Content starts

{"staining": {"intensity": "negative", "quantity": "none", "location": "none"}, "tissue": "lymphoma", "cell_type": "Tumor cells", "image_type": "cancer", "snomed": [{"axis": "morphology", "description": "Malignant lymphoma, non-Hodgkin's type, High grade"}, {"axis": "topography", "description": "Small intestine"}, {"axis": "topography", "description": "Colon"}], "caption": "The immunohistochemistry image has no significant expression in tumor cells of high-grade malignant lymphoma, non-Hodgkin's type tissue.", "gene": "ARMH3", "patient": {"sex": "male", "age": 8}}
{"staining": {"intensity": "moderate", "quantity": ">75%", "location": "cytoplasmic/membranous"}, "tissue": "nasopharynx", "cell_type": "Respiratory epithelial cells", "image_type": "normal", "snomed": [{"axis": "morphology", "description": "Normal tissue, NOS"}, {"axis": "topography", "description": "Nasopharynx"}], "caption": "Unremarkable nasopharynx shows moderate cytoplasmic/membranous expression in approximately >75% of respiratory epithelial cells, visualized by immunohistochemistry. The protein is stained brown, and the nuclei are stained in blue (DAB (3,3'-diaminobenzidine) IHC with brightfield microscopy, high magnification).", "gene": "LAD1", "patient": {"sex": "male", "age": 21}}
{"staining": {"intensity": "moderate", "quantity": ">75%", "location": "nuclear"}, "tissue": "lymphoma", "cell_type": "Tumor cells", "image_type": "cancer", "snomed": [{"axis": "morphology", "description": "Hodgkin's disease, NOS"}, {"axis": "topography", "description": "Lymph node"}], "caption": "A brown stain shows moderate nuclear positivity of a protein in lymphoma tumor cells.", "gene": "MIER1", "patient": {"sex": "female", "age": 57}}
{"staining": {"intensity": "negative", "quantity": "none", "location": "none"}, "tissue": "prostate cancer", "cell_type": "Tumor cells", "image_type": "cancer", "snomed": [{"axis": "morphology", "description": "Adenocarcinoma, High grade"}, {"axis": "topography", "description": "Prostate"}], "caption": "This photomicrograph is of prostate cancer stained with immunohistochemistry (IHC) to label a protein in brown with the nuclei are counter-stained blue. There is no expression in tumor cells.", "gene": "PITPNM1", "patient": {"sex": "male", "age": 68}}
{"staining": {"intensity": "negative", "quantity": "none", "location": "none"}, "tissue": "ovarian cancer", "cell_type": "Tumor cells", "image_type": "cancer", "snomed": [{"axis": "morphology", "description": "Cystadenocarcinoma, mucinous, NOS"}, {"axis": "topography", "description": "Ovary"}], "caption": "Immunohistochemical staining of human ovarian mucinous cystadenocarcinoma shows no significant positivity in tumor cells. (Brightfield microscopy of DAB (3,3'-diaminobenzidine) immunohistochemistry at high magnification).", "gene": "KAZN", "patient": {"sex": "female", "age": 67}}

Content ends

● **ASSIGNMENT**
The answer is all of the material, given again exactly.

● **RESULT OF THIS TASK**
{"staining": {"intensity": "negative", "quantity": "none", "location": "none"}, "tissue": "lymphoma", "cell_type": "Tumor cells", "image_type": "cancer", "snomed": [{"axis": "morphology", "description": "Malignant lymphoma, non-Hodgkin's type, High grade"}, {"axis": "topography", "description": "Small intestine"}, {"axis": "topography", "description": "Colon"}], "caption": "The immunohistochemistry image has no significant expression in tumor cells of high-grade malignant lymphoma, non-Hodgkin's type tissue.", "gene": "ARMH3", "patient": {"sex": "male", "age": 8}}
{"staining": {"intensity": "moderate", "quantity": ">75%", "location": "cytoplasmic/membranous"}, "tissue": "nasopharynx", "cell_type": "Respiratory epithelial cells", "image_type": "normal", "snomed": [{"axis": "morphology", "description": "Normal tissue, NOS"}, {"axis": "topography", "description": "Nasopharynx"}], "caption": "Unremarkable nasopharynx shows moderate cytoplasmic/membranous expression in approximately >75% of respiratory epithelial cells, visualized by immunohistochemistry. The protein is stained brown, and the nuclei are stained in blue (DAB (3,3'-diaminobenzidine) IHC with brightfield microscopy, high magnification).", "gene": "LAD1", "patient": {"sex": "male", "age": 21}}
{"staining": {"intensity": "moderate", "quantity": ">75%", "location": "nuclear"}, "tissue": "lymphoma", "cell_type": "Tumor cells", "image_type": "cancer", "snomed": [{"axis": "morphology", "description": "Hodgkin's disease, NOS"}, {"axis": "topography", "description": "Lymph node"}], "caption": "A brown stain shows moderate nuclear positivity of a protein in lymphoma tumor cells.", "gene": "MIER1", "patient": {"sex": "female", "age": 57}}
{"staining": {"intensity": "negative", "quantity": "none", "location": "none"}, "tissue": "prostate cancer", "cell_type": "Tumor cells", "image_type": "cancer", "snomed": [{"axis": "morphology", "description": "Adenocarcinoma, High grade"}, {"axis": "topography", "description": "Prostate"}], "caption": "This photomicrograph is of prostate cancer stained with immunohistochemistry (IHC) to label a protein in brown with the nuclei are counter-stained blue. There is no expression in tumor cells.", "gene": "PITPNM1", "patient": {"sex": "male", "age": 68}}
{"staining": {"intensity": "negative", "quantity": "none", "location": "none"}, "tissue": "ovarian cancer", "cell_type": "Tumor cells", "image_type": "cancer", "snomed": [{"axis": "morphology", "description": "Cystadenocarcinoma, mucinous, NOS"}, {"axis": "topography", "description": "Ovary"}], "caption": "Immunohistochemical staining of human ovarian mucinous cystadenocarcinoma shows no significant positivity in tumor cells. (Brightfield microscopy of DAB (3,3'-diaminobenzidine) immunohistochemistry at high magnification).", "gene": "KAZN", "patient": {"sex": "female", "age": 67}}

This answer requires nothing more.